16 Dec Fortescue in talks to switch aging ammonia plant to renewable hydrogen
Fortescue Future Industries (FFI) is currently in talks with industrial chemicals company Incitec Pivot over the conversion of a Brisbane-based ammonia production plant’s energy source to green hydrogen.
The Australian companies will conduct an engineering design study on Incitec’s Gibson Island ammonia facility that will detail the expected cost, timing and commercial opportunities of the plant conversion, with a final investment decision expected to follow.
The move would potentially rescue the plant from closure, after Incitec found that it could ultimately use up to 50,000 tonnes of renewable hydrogen a year to produce more than 300,000 tonnes of green ammonia, using Fortescue to construct and operate an onsite electrolysis plant.

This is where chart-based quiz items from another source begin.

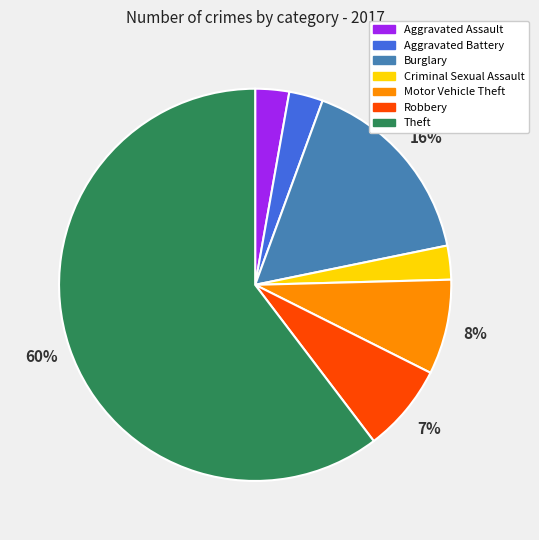

Does any single category account for the majority?

Yes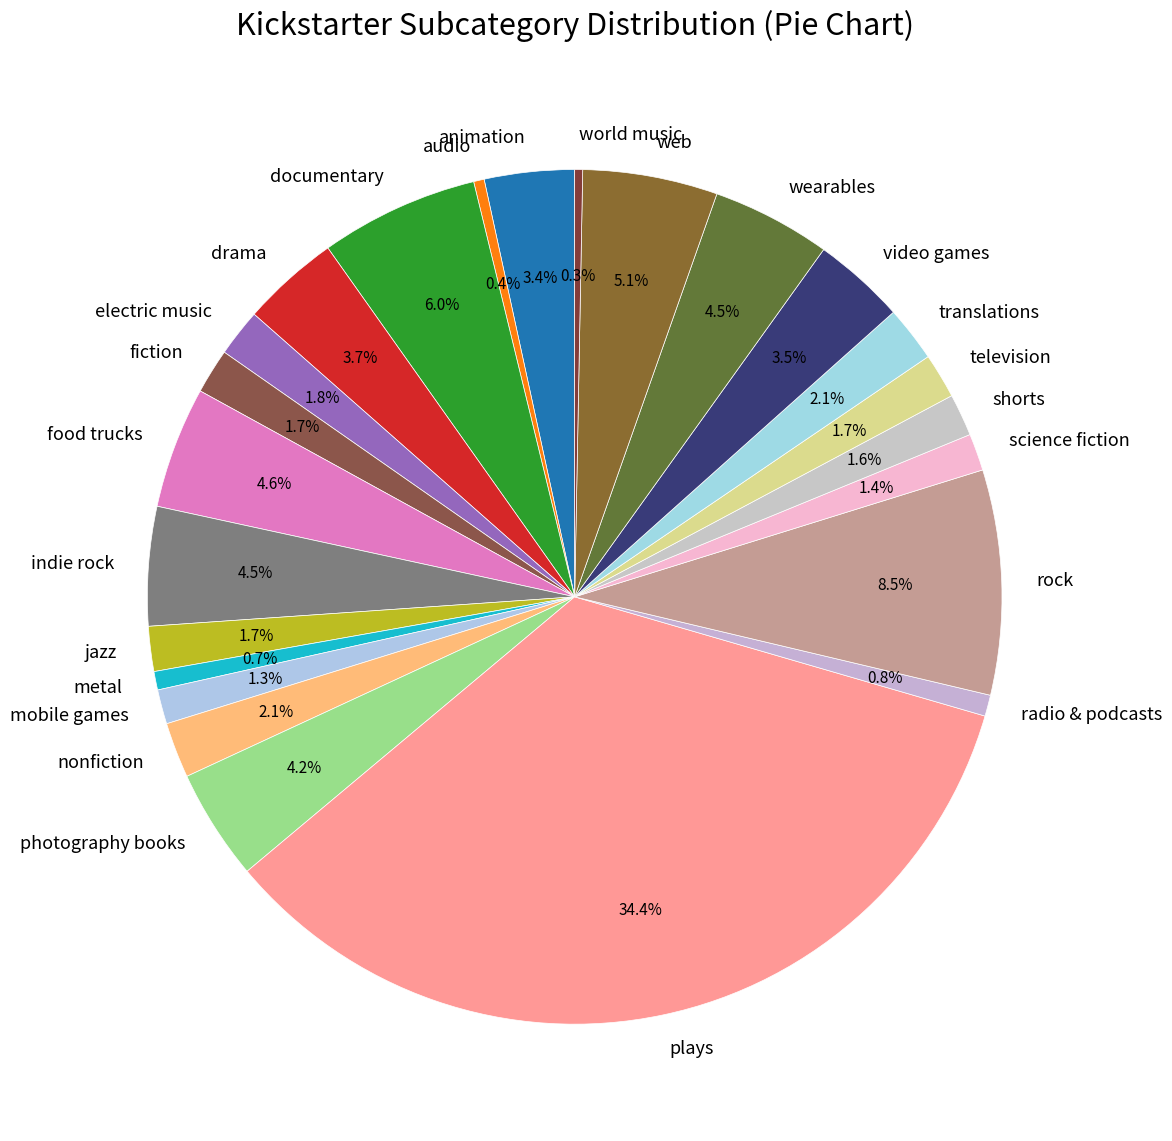

How many slices are in this pie chart?

24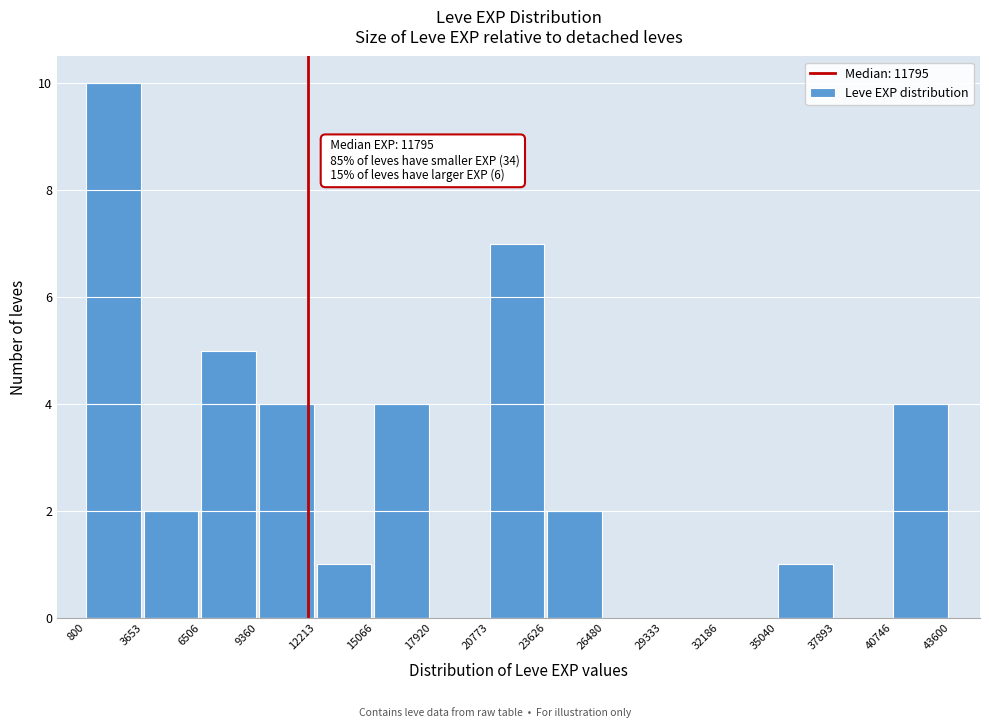

Which range on the x-axis has the tallest bar?

800 to 3653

That level of green hydrogen production would require electricity supplies from around 1,000MW of wind and solar capacity. It would allow for a complete replacement of the ammonia plant’s existing fossil hydrogen feedstock.

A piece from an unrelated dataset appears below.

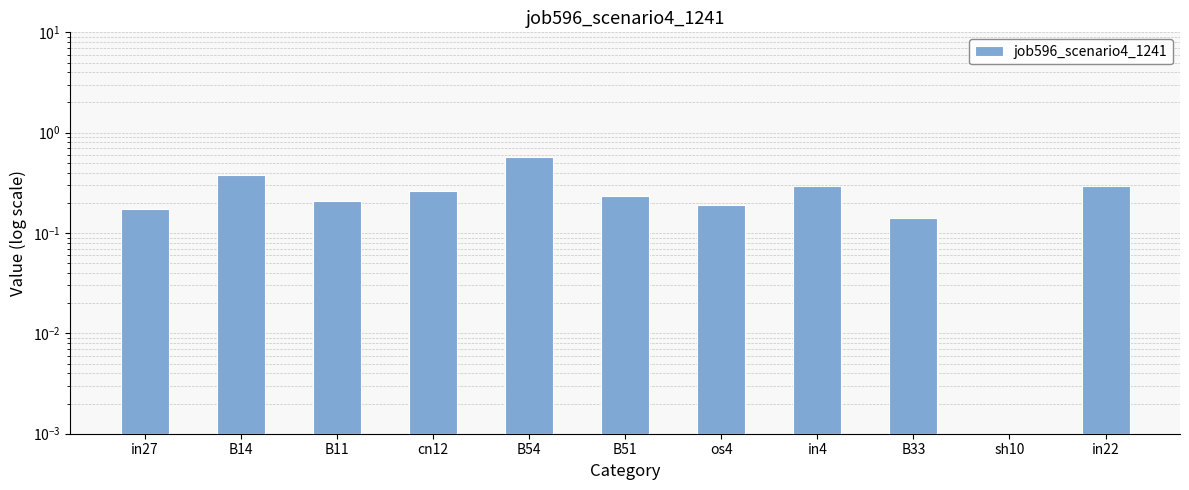

What is the label of the 6th bar from the left?

B51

FFI chairman Andrew Forrest said the positive outcome of a technical feasibility study, instigated in October, was a step forward for the decarbonisation of a key Queensland industry.

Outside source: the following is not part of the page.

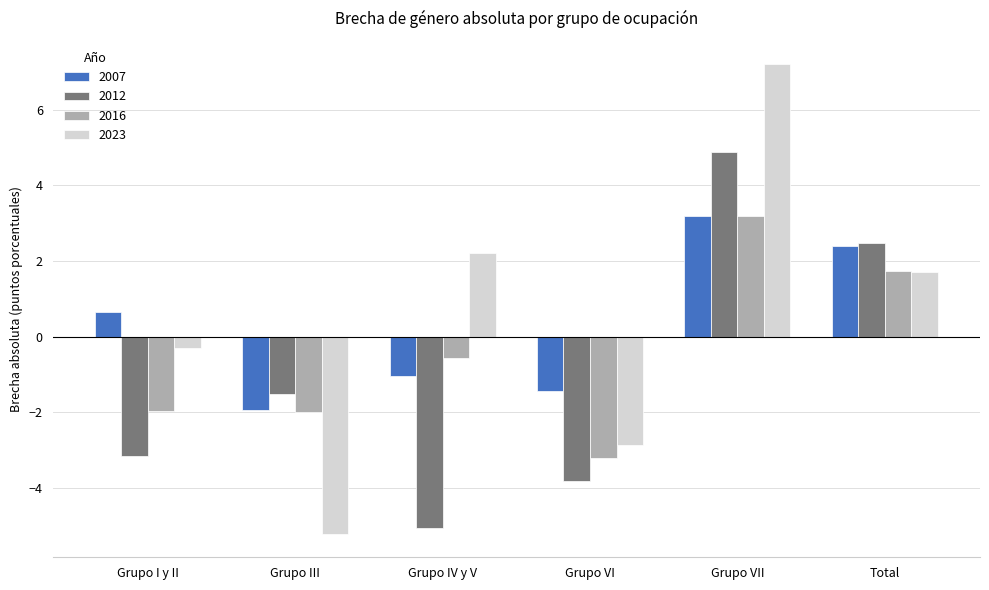

How many distinct data groups are displayed?

4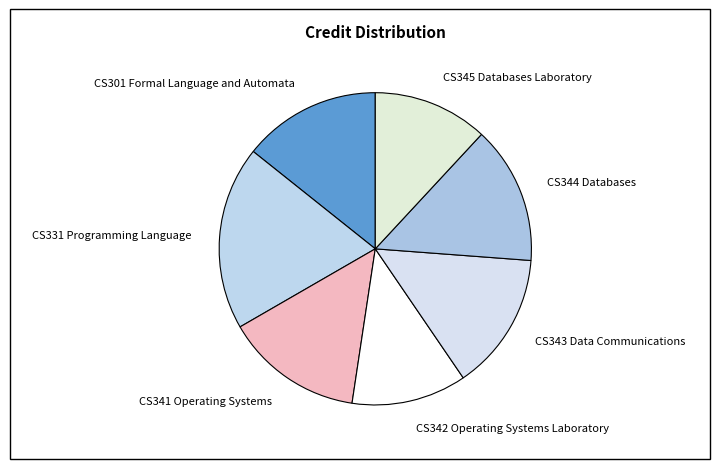

Is it true that CS343 Data Communications is 29% of the pie?

False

“The announcement of this important agreement at the IPL site in Brisbane in October was a significant milestone, and I am delighted that we are now ready to confirm that we are moving to the next phase of studies to make this dream a reality,” he said.
Most of the world’s ammonia production is used as a fertiliser in agricultural production, but it’s also used as a fuel for heavy transport, as well as an effective transport medium for hydrogen.